◆ 作業依頼 A:
下の行から、「each」という語を含む行をすべて抜き出してください。

小山市桑地区は、赤ちゃんから120歳のお年寄りまで、多くの人が「元気」に暮らしていることで有名な地域だ。最近ついに国内で初めて”健康寿命100才のまち”という大胆な宣言を掲げた桑地区の活力の影には、『NPO法人 げんきフォーラム桑』による無数の努力があった。今回は、まさにその宣言の体現者である、柿崎全良さん(101)と梅山恵子さん(100)にお話を伺おう。
初めて取材班がお二人にお会いしたのは、今から31年前(令和5年)、私たちがまだ白鴎大学地域メディア実践ゼミの学生だった頃。その時点で柿崎さんはフォーラムの代表理事、梅山さんは事務部長として様々な取り組みを引っ張っていたが、それが今や大発展を遂げている。ここまでの道筋を、振り返っていこう!
◆[お年寄り]からまず[子ども]へ、そして[間]の年代を埋める
『げんきフォーラム桑』(以下“フォーラム”)は、「桑地区の”げんき”につながる活動を行おう!」という熱い想いを持ったメンバーが集まり、今から37年前の平成29年に設立された。
令和5年の頃には既に、桑市民交流センター「マルベリー館」の指定管理(市の指定を受け、市民サービス向上のため、積極的に自主運営できること)や、高齢者の困り事を解決支援する「地域たすけあい隊」など多岐にわたる活動を行っていた。
しかし、その頃の会員の年齢層は、主に60〜80才。日本中の他のどこの地域とも同じように、高齢化が課題になっていた。梅山さんは「お年寄りと若者の世代間の交流を持ちたいけど、どうやっていいのか分からない」と、若者との”社会的な繋がり”の無さに悩んでいた。そんな当時の活動の中でも、 子どもと接することができる貴重なイベントがあった。それが、「夏休み桑子ども寺子屋」だ。夏休み中に小学生が宿題をする部屋を提供し、教員を退職した方が先生役になって子どもたちに勉強を教えていた。
その頃から柿崎さんは、「大学生に来てもらって、小学生の勉強を教えるのもいいよね!」と目を輝かせていた。
やがてフォーラムは、小山市内唯一の大学である我らが白鴎大学の教育学部に着目した。桑地区在住の白鴎卒業生が大学の地域連携センターに「学生の力、貸してくれませんか?」と持ちかけたことがきっかけとなり、今や寺子屋では現役の白鴎大生が中心となって勉強を教えている。さらに、開催時期を夏休み限定ではなく、放課後に毎日開催するようになり、桑地区の子どもたちにとって会場の「マルベリー館」は“第2の家”のような存在となった。
今も名誉会長として活躍している柿崎さんの願いは、こうして見事に現実となった。子どもたちや学生たちが連日出入りするようになって、次なる課題はその若者たちの定着。20代の人達が10年定着すれば30代、20年定着すれば40代のメンバー“空白域”も自然に埋まっていくはずだ。それにはどんな仕掛けが必要かーーー浮上したのは、思わぬキーワードだった。
◆連携のキーワードは「マルベリー」=桑!

◆ 作業依頼 B:
上の抜粋を「令和5年の頃には既に、桑市民」を含む部分から「は、思わぬキーワードだった。」まで書き直し、その際に「マルベリー館」を「桑交流館」に置き換えてください。

◆ 提供資料:
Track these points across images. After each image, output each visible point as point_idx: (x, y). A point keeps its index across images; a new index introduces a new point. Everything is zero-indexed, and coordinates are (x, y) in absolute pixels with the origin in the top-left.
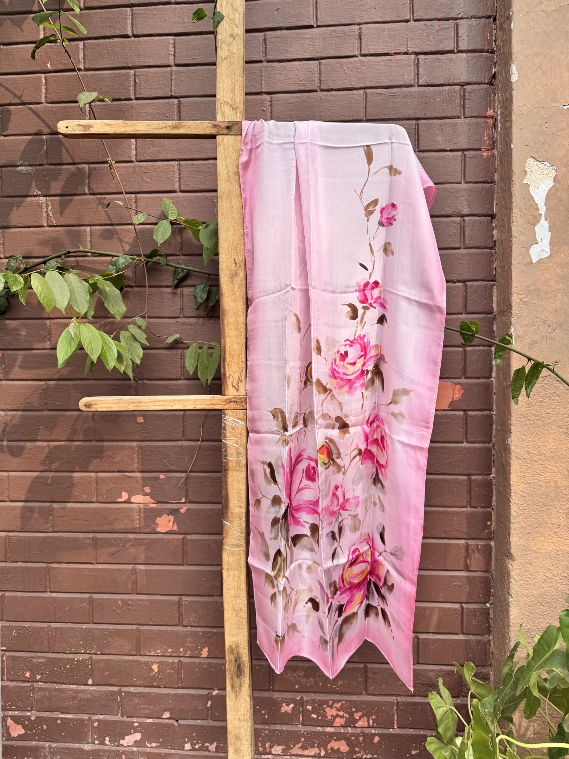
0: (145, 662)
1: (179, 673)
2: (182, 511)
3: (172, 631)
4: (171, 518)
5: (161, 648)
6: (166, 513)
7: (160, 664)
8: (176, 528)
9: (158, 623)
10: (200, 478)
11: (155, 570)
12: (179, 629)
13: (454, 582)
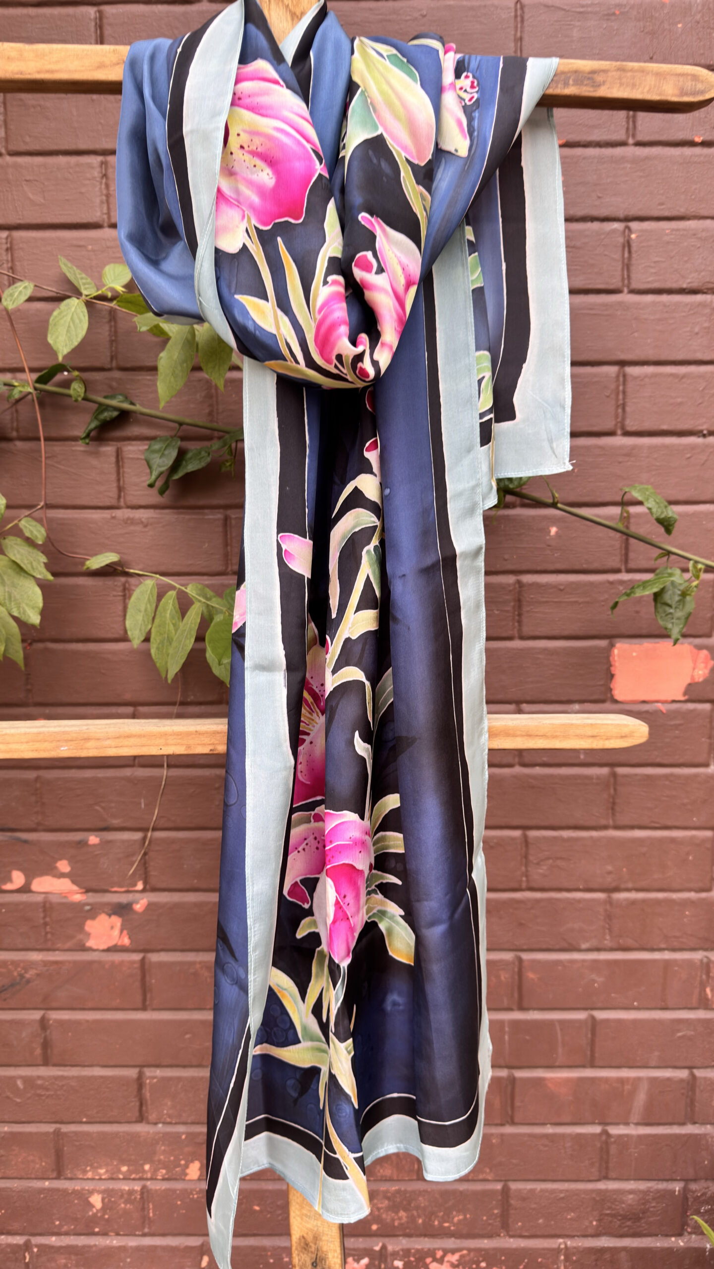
0: (74, 1191)
1: (143, 1209)
2: (138, 907)
3: (128, 1133)
4: (117, 921)
5: (107, 1165)
6: (104, 912)
7: (108, 1194)
8: (126, 941)
9: (98, 1120)
10: (173, 841)
11: (87, 1021)
12: (141, 1128)
13: (679, 1031)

◆ 作業回答 A:
Track these points across images. After each image, output each visible point as point_idx: (x, y). A point keeps its index across images; a new index introduces a new point. Everything is zero-indexed, and coordinates are (x, y) in absolute pixels with the origin in the top-left.

◆ 作業回答 B:
令和5年の頃には既に、桑市民交流センター「桑交流館」の指定管理(市の指定を受け、市民サービス向上のため、積極的に自主運営できること)や、高齢者の困り事を解決支援する「地域たすけあい隊」など多岐にわたる活動を行っていた。
しかし、その頃の会員の年齢層は、主に60〜80才。日本中の他のどこの地域とも同じように、高齢化が課題になっていた。梅山さんは「お年寄りと若者の世代間の交流を持ちたいけど、どうやっていいのか分からない」と、若者との”社会的な繋がり”の無さに悩んでいた。そんな当時の活動の中でも、 子どもと接することができる貴重なイベントがあった。それが、「夏休み桑子ども寺子屋」だ。夏休み中に小学生が宿題をする部屋を提供し、教員を退職した方が先生役になって子どもたちに勉強を教えていた。
その頃から柿崎さんは、「大学生に来てもらって、小学生の勉強を教えるのもいいよね!」と目を輝かせていた。
やがてフォーラムは、小山市内唯一の大学である我らが白鴎大学の教育学部に着目した。桑地区在住の白鴎卒業生が大学の地域連携センターに「学生の力、貸してくれませんか?」と持ちかけたことがきっかけとなり、今や寺子屋では現役の白鴎大生が中心となって勉強を教えている。さらに、開催時期を夏休み限定ではなく、放課後に毎日開催するようになり、桑地区の子どもたちにとって会場の「桑交流館」は“第2の家”のような存在となった。
今も名誉会長として活躍している柿崎さんの願いは、こうして見事に現実となった。子どもたちや学生たちが連日出入りするようになって、次なる課題はその若者たちの定着。20代の人達が10年定着すれば30代、20年定着すれば40代のメンバー“空白域”も自然に埋まっていくはずだ。それにはどんな仕掛けが必要かーーー浮上したのは、思わぬキーワードだった。